▸ WHAT YOU NEED TO DO
Lines of the data that contain the word "Right" are the ones to copy.

▸ DATA SHOWN
==========

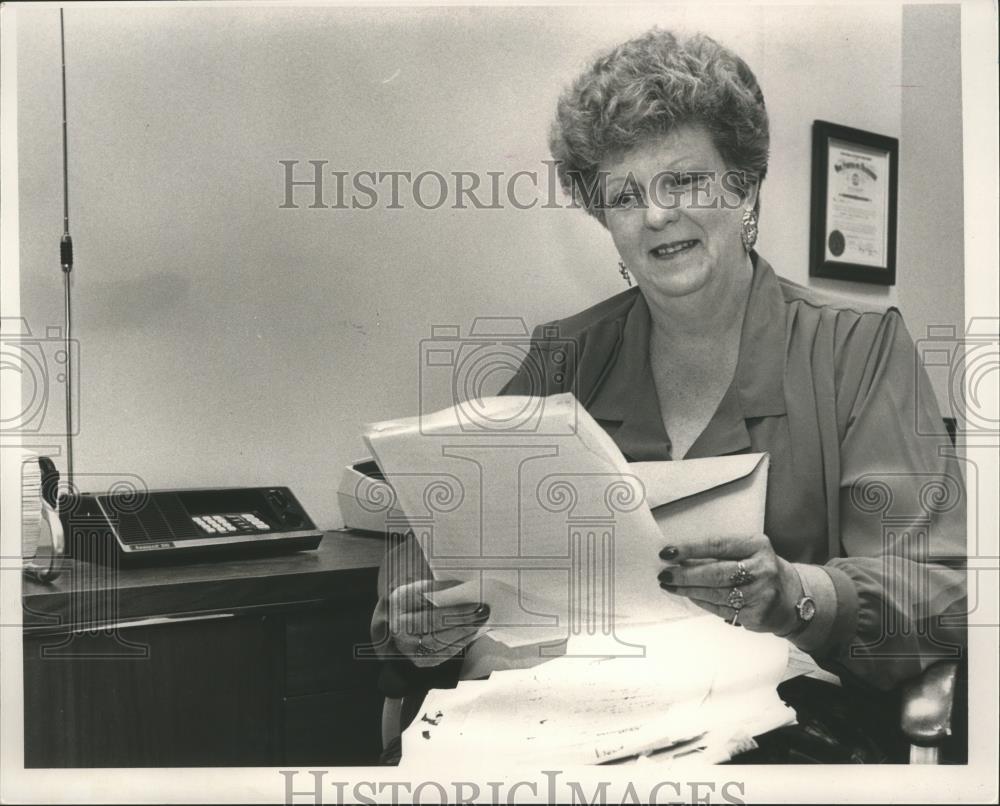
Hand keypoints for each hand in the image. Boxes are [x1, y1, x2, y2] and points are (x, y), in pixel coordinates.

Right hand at [387, 579, 490, 667]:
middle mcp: (398, 627)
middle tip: (482, 612)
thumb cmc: (418, 598)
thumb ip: (441, 588)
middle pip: (434, 624)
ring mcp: (407, 647)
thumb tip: (467, 588)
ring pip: (440, 641)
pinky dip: (460, 643)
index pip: (429, 602)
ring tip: (480, 621)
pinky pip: (443, 654)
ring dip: (464, 632)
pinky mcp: (419, 661)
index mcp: (399, 602)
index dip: (453, 606)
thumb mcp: (424, 587)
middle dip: (462, 619)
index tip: (475, 602)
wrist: (404, 616)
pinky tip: (471, 633)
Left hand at [657, 533, 802, 634]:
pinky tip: (690, 596)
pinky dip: (702, 602)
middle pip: (715, 573)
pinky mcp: (756, 615)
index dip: (689, 549)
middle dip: (685, 574)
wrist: (792, 598)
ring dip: (688, 590)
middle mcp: (762, 569)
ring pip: (715, 593)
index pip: (717, 545)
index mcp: (757, 545)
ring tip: (670, 586)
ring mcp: (761, 594)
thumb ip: (718, 553)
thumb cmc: (760, 569)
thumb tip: (680, 557)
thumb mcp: (747, 552)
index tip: (667, 552)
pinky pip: (720, 608)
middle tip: (664, 574)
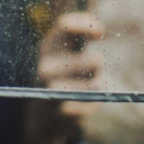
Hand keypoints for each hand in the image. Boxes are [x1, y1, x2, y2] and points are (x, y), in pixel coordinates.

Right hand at [30, 12, 103, 139]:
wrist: (41, 119)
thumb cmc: (60, 78)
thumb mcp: (62, 53)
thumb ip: (79, 36)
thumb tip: (100, 30)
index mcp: (47, 49)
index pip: (65, 25)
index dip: (88, 25)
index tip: (101, 33)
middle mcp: (46, 68)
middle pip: (92, 60)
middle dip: (98, 64)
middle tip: (92, 69)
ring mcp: (53, 90)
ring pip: (97, 83)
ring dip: (98, 83)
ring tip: (86, 87)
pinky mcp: (64, 111)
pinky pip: (94, 101)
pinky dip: (94, 102)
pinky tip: (81, 103)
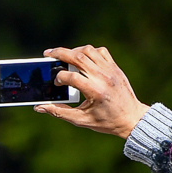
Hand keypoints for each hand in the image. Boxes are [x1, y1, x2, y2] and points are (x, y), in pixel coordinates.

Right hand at [34, 46, 150, 138]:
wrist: (131, 118)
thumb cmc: (106, 121)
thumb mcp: (81, 120)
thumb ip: (59, 112)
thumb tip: (39, 107)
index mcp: (94, 91)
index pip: (71, 76)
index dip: (59, 78)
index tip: (57, 84)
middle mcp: (103, 77)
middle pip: (77, 57)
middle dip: (60, 53)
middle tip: (48, 54)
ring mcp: (110, 70)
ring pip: (88, 50)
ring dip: (74, 50)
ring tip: (64, 55)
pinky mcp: (115, 67)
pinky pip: (100, 51)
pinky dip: (89, 51)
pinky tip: (82, 58)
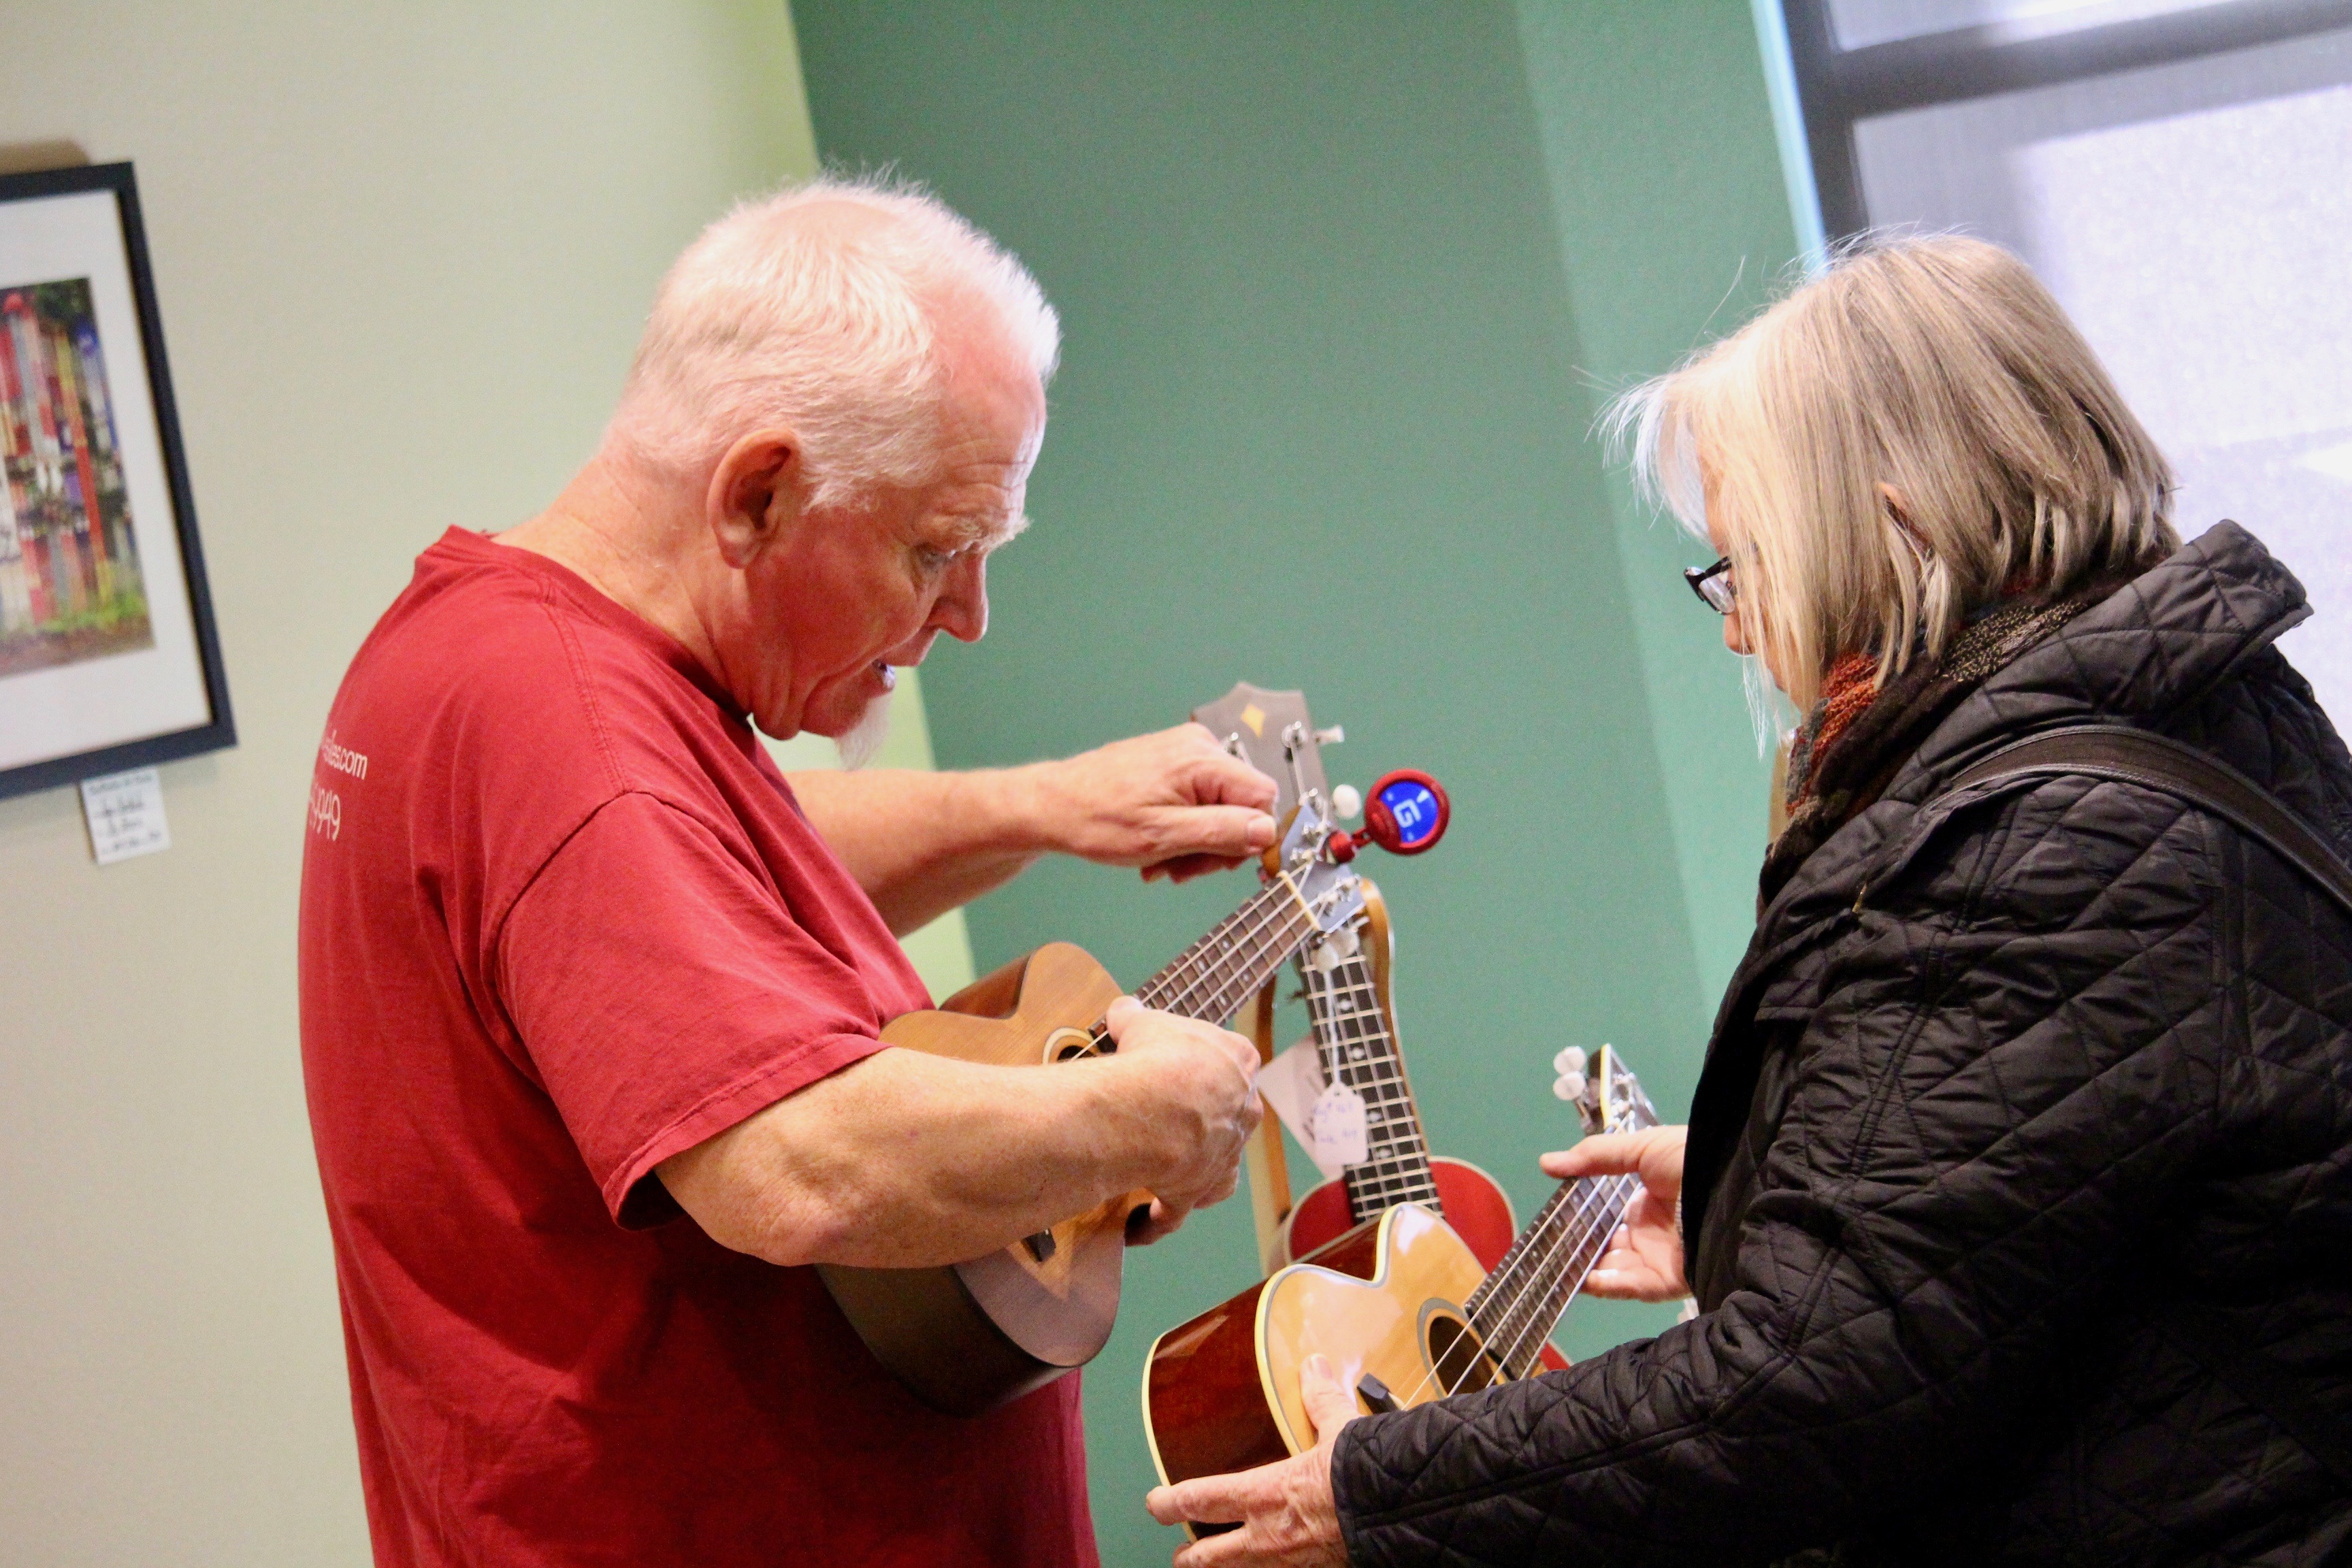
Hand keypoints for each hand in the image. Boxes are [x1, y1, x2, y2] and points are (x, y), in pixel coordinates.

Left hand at [1030, 724, 1277, 882]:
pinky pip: (1197, 802)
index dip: (1252, 837)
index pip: (1263, 797)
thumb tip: (1267, 831)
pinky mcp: (1172, 764)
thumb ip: (1222, 832)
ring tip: (1163, 864)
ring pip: (1219, 808)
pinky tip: (1159, 849)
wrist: (1052, 806)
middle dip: (1217, 845)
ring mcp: (1184, 754)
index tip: (1229, 866)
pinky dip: (1183, 830)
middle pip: (1241, 805)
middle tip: (1184, 870)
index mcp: (1201, 759)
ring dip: (1197, 844)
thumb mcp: (1164, 836)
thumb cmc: (1096, 819)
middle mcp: (1198, 747)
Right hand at [1106, 997, 1262, 1243]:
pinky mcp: (1198, 1191)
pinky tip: (1140, 1223)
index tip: (1176, 1061)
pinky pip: (1178, 1211)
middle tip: (1166, 1112)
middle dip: (1203, 1112)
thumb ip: (1135, 1015)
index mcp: (1239, 1061)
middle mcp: (1243, 1109)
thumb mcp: (1143, 1022)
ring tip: (1164, 1169)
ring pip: (1218, 1163)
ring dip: (1195, 1166)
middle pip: (1229, 1111)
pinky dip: (1159, 1218)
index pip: (1230, 1058)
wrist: (1154, 1110)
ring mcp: (1225, 1155)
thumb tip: (1124, 1008)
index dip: (1201, 1060)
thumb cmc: (1156, 1057)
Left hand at [1146, 1353, 1353, 1565]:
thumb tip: (1314, 1368)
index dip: (1168, 1504)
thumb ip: (1320, 1400)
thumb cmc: (1364, 1476)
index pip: (1197, 1501)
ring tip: (1216, 1566)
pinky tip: (1276, 1562)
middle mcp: (1266, 1538)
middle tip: (1181, 1553)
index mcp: (1261, 1495)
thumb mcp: (1339, 1429)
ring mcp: (1289, 1563)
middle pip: (1207, 1558)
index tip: (1156, 1504)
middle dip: (1190, 1557)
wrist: (1404, 1515)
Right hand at [1541, 1125, 1688, 1300]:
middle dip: (1577, 1250)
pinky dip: (1610, 1285)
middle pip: (1606, 1249)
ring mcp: (1661, 1260)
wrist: (1737, 1185)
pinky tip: (1587, 1278)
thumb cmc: (1693, 1161)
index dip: (1579, 1222)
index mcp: (1646, 1204)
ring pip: (1614, 1272)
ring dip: (1587, 1270)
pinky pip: (1634, 1288)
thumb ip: (1596, 1156)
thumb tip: (1545, 1163)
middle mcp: (1652, 1235)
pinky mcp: (1671, 1281)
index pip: (1605, 1220)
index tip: (1550, 1221)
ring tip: (1557, 1267)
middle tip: (1546, 1249)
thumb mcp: (1644, 1148)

==========

▸ EXERCISE OUTPUT
Right hand at [387, 579, 490, 667]:
Right hand at [30, 12, 103, 139]:
Right hand at [34, 46, 150, 138]:
Right hand at [1106, 997, 1262, 1243]:
Right hand at [1541, 1125, 1688, 1300]:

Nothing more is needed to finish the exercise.